Task input:

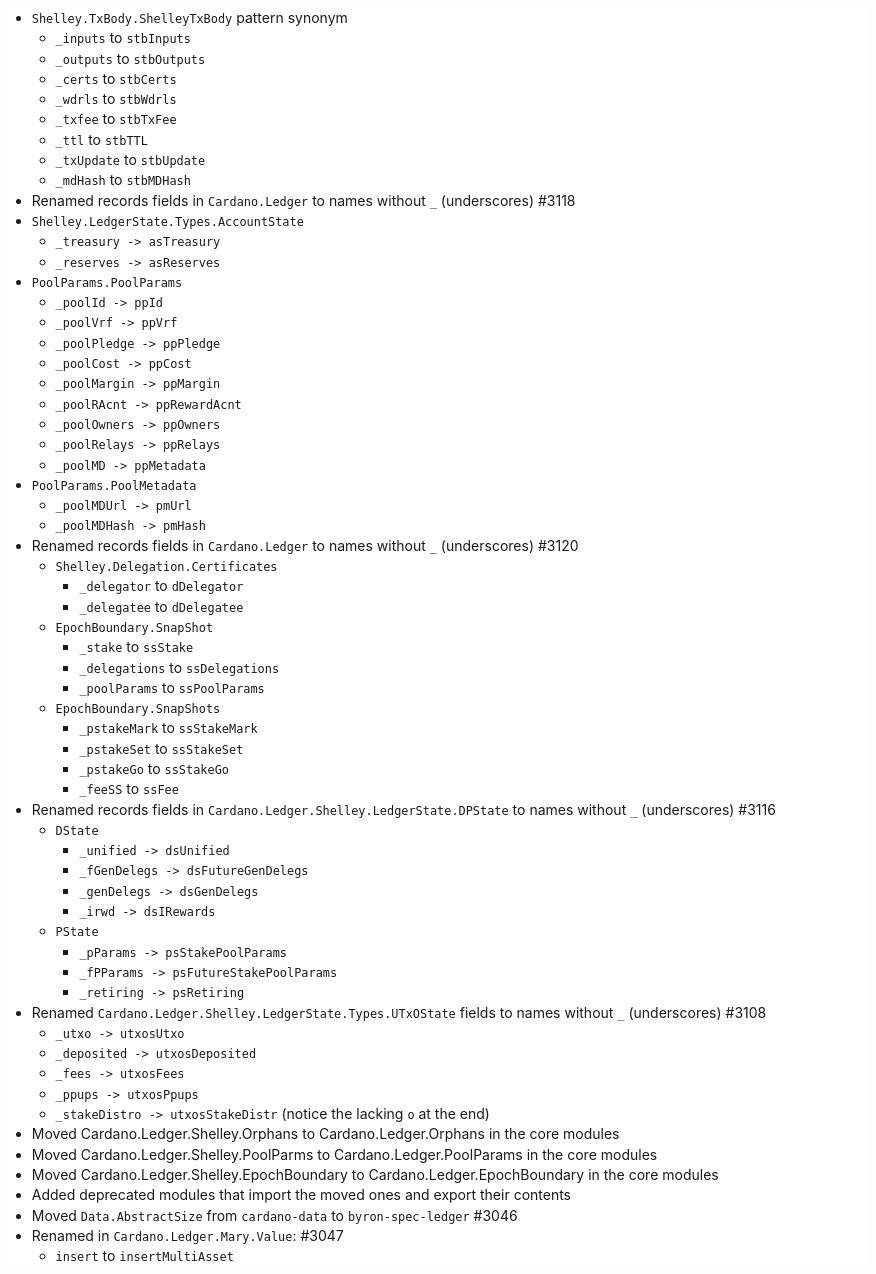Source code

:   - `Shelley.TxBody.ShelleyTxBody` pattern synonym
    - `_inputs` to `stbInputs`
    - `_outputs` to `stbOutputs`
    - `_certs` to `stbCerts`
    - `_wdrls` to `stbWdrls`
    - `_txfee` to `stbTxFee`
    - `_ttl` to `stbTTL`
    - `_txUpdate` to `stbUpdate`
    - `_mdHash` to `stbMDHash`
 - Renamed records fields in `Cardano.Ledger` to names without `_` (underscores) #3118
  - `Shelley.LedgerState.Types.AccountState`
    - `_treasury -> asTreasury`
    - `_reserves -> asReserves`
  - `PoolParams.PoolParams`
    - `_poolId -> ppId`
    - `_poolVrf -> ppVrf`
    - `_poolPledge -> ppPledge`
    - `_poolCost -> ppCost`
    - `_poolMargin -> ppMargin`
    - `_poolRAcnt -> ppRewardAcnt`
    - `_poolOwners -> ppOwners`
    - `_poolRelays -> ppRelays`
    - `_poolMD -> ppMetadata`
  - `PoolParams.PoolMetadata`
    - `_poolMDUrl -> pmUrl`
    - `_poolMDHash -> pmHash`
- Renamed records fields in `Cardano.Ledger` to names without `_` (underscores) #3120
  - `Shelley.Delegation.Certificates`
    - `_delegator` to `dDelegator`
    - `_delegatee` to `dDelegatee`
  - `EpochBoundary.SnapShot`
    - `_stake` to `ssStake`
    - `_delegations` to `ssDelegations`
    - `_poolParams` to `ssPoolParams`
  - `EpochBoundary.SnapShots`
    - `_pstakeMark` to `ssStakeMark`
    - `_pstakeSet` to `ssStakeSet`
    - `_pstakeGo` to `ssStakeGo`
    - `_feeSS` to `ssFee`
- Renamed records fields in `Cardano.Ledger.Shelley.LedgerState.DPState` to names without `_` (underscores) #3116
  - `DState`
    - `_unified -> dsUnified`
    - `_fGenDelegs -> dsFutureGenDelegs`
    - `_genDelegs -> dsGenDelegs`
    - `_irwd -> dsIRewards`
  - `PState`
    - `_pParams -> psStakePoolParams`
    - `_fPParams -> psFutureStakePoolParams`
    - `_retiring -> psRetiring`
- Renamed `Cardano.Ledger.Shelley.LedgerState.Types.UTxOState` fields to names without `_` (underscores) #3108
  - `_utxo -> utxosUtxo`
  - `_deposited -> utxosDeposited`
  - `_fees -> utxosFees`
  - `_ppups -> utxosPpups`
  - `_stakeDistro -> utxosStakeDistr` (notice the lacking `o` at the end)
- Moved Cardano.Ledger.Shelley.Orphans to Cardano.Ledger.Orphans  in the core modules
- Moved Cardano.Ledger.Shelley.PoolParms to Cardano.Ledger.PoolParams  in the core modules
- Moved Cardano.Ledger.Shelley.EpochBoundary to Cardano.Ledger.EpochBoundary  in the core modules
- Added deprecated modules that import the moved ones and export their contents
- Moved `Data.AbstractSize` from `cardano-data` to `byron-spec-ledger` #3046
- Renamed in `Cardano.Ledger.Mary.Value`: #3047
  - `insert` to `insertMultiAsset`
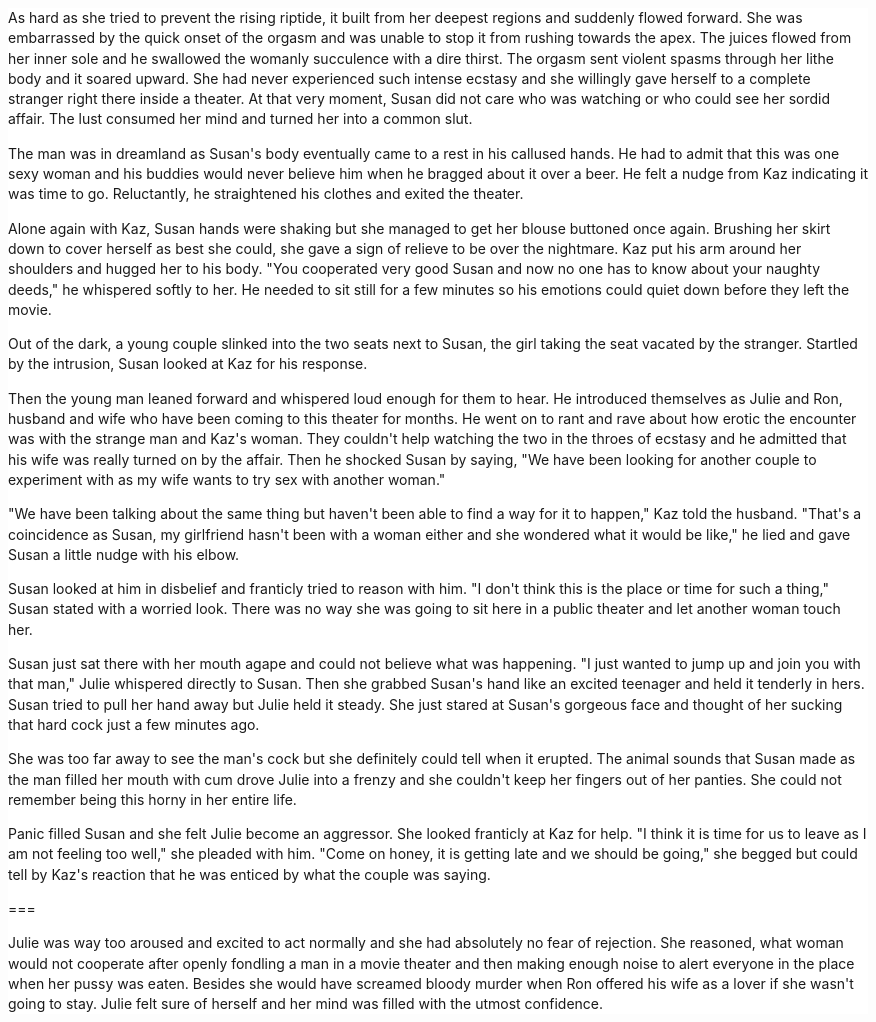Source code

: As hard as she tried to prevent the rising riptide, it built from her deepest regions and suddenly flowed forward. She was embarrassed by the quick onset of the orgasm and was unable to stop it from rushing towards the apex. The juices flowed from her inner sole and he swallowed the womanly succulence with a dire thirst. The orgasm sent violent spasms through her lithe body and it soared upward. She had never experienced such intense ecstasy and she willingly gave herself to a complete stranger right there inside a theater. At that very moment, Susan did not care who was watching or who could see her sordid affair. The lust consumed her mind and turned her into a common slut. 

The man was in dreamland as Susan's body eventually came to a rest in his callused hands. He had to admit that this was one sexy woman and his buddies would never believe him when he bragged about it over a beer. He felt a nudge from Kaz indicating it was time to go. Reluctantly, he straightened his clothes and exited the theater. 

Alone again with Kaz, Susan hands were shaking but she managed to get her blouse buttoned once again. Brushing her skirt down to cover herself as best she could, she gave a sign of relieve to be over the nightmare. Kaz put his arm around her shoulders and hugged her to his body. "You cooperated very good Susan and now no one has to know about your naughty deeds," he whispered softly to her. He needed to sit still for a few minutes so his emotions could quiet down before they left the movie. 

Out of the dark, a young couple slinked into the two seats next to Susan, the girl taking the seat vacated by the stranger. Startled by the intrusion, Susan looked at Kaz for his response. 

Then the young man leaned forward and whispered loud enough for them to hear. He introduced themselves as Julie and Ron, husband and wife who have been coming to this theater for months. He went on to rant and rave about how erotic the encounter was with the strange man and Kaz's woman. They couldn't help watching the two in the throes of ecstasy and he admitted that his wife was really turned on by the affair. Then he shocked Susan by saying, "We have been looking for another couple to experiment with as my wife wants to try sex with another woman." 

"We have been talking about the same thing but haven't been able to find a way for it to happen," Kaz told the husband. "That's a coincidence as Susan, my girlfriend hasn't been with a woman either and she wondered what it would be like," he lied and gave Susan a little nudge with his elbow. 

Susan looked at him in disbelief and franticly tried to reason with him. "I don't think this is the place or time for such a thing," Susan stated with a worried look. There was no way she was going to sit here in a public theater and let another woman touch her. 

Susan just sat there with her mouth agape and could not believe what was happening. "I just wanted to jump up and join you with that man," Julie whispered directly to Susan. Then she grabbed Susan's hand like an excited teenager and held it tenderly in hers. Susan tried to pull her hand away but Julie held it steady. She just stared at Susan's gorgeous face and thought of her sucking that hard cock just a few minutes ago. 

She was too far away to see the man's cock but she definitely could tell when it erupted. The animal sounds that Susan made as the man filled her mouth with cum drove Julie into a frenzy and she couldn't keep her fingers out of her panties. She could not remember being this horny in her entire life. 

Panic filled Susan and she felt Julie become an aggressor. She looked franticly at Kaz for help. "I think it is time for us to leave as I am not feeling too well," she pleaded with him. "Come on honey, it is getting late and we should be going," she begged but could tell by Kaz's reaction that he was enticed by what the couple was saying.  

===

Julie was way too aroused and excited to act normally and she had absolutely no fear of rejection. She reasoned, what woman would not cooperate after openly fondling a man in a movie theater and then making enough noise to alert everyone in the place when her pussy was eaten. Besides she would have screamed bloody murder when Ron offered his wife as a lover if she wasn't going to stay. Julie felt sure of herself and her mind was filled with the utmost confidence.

Your task:
Could you output the lines above exactly, with no pictures included?

Task response:
Source code

:   - `Shelley.TxBody.ShelleyTxBody` pattern synonym
    - `_inputs` to `stbInputs`
    - `_outputs` to `stbOutputs`
    - `_certs` to `stbCerts`
    - `_wdrls` to `stbWdrls`
    - `_txfee` to `stbTxFee`
    - `_ttl` to `stbTTL`
    - `_txUpdate` to `stbUpdate`
    - `_mdHash` to `stbMDHash`
 - Renamed records fields in `Cardano.Ledger` to names without `_` (underscores) #3118
  - `Shelley.LedgerState.Types.AccountState`
    - `_treasury -> asTreasury`
    - `_reserves -> asReserves`
  - `PoolParams.PoolParams`
    - `_poolId -> ppId`
    - `_poolVrf -> ppVrf`
    - `_poolPledge -> ppPledge`
    - `_poolCost -> ppCost`
    - `_poolMargin -> ppMargin`
    - `_poolRAcnt -> ppRewardAcnt`
    - `_poolOwners -> ppOwners`
    - `_poolRelays -> ppRelays`
    - `_poolMD -> ppMetadata`
  - `PoolParams.PoolMetadata`
    - `_poolMDUrl -> pmUrl`
    - `_poolMDHash -> pmHash`
- Renamed records fields in `Cardano.Ledger` to names without `_` (underscores) #3120
  - `Shelley.Delegation.Certificates`
    - `_delegator` to `dDelegator`
    - `_delegatee` to `dDelegatee`
  - `EpochBoundary.SnapShot`
    - `_stake` to `ssStake`
    - `_delegations` to `ssDelegations`
    - `_poolParams` to `ssPoolParams`
  - `EpochBoundary.SnapShots`
    - `_pstakeMark` to `ssStakeMark`
    - `_pstakeSet` to `ssStakeSet`
    - `_pstakeGo` to `ssStakeGo`
    - `_feeSS` to `ssFee`
- Renamed records fields in `Cardano.Ledger.Shelley.LedgerState.DPState` to names without `_` (underscores) #3116
  - `DState`
    - `_unified -> dsUnified`
    - `_fGenDelegs -> dsFutureGenDelegs`
    - `_genDelegs -> dsGenDelegs`
    - `_irwd -> dsIRewards`
  - `PState`
    - `_pParams -> psStakePoolParams`
    - `_fPParams -> psFutureStakePoolParams`
    - `_retiring -> psRetiring`
- Renamed `Cardano.Ledger.Shelley.LedgerState.Types.UTxOState` fields to names without `_` (underscores) #3108
  - `_utxo -> utxosUtxo`
  - `_deposited -> utxosDeposited`
  - `_fees -> utxosFees`
  - `_ppups -> utxosPpups`
  - `_stakeDistro -> utxosStakeDistr` (notice the lacking `o` at the end)
- Moved Cardano.Ledger.Shelley.Orphans to Cardano.Ledger.Orphans  in the core modules
- Moved Cardano.Ledger.Shelley.PoolParms to Cardano.Ledger.PoolParams  in the core modules
- Moved Cardano.Ledger.Shelley.EpochBoundary to Cardano.Ledger.EpochBoundary  in the core modules
- Added deprecated modules that import the moved ones and export their contents
- Moved `Data.AbstractSize` from `cardano-data` to `byron-spec-ledger` #3046
- Renamed in `Cardano.Ledger.Mary.Value`: #3047
  - `insert` to `insertMultiAsset`
Source code

: As hard as she tried to prevent the rising riptide, it built from her deepest regions and suddenly flowed forward. She was embarrassed by the quick onset of the orgasm and was unable to stop it from rushing towards the apex. The juices flowed from her inner sole and he swallowed the womanly succulence with a dire thirst. The orgasm sent violent spasms through her lithe body and it soared upward. She had never experienced such intense ecstasy and she willingly gave herself to a complete stranger right there inside a theater. At that very moment, Susan did not care who was watching or who could see her sordid affair. The lust consumed her mind and turned her into a common slut. 

The man was in dreamland as Susan's body eventually came to a rest in his callused hands. He had to admit that this was one sexy woman and his buddies would never believe him when he bragged about it over a beer. He felt a nudge from Kaz indicating it was time to go. Reluctantly, he straightened his clothes and exited the theater. 

Alone again with Kaz, Susan hands were shaking but she managed to get her blouse buttoned once again. Brushing her skirt down to cover herself as best she could, she gave a sign of relieve to be over the nightmare. Kaz put his arm around her shoulders and hugged her to his body. "You cooperated very good Susan and now no one has to know about your naughty deeds," he whispered softly to her. He needed to sit still for a few minutes so his emotions could quiet down before they left the movie. 

Out of the dark, a young couple slinked into the two seats next to Susan, the girl taking the seat vacated by the stranger. Startled by the intrusion, Susan looked at Kaz for his response. 

Then the young man leaned forward and whispered loud enough for them to hear. He introduced themselves as Julie and Ron, husband and wife who have been coming to this theater for months. He went on to rant and rave about how erotic the encounter was with the strange man and Kaz's woman. They couldn't help watching the two in the throes of ecstasy and he admitted that his wife was really turned on by the affair. Then he shocked Susan by saying, "We have been looking for another couple to experiment with as my wife wants to try sex with another woman." 

"We have been talking about the same thing but haven't been able to find a way for it to happen," Kaz told the husband. "That's a coincidence as Susan, my girlfriend hasn't been with a woman either and she wondered what it would be like," he lied and gave Susan a little nudge with his elbow. 

Susan looked at him in disbelief and franticly tried to reason with him. "I don't think this is the place or time for such a thing," Susan stated with a worried look. There was no way she was going to sit here in a public theater and let another woman touch her. 

Susan just sat there with her mouth agape and could not believe what was happening. "I just wanted to jump up and join you with that man," Julie whispered directly to Susan. Then she grabbed Susan's hand like an excited teenager and held it tenderly in hers. Susan tried to pull her hand away but Julie held it steady. She just stared at Susan's gorgeous face and thought of her sucking that hard cock just a few minutes ago. 

She was too far away to see the man's cock but she definitely could tell when it erupted. The animal sounds that Susan made as the man filled her mouth with cum drove Julie into a frenzy and she couldn't keep her fingers out of her panties. She could not remember being this horny in her entire life. 

Panic filled Susan and she felt Julie become an aggressor. She looked franticly at Kaz for help. "I think it is time for us to leave as I am not feeling too well," she pleaded with him. "Come on honey, it is getting late and we should be going," she begged but could tell by Kaz's reaction that he was enticed by what the couple was saying.  

===

Julie was way too aroused and excited to act normally and she had absolutely no fear of rejection. She reasoned, what woman would not cooperate after openly fondling a man in a movie theater and then making enough noise to alert everyone in the place when her pussy was eaten. Besides she would have screamed bloody murder when Ron offered his wife as a lover if she wasn't going to stay. Julie felt sure of herself and her mind was filled with the utmost confidence.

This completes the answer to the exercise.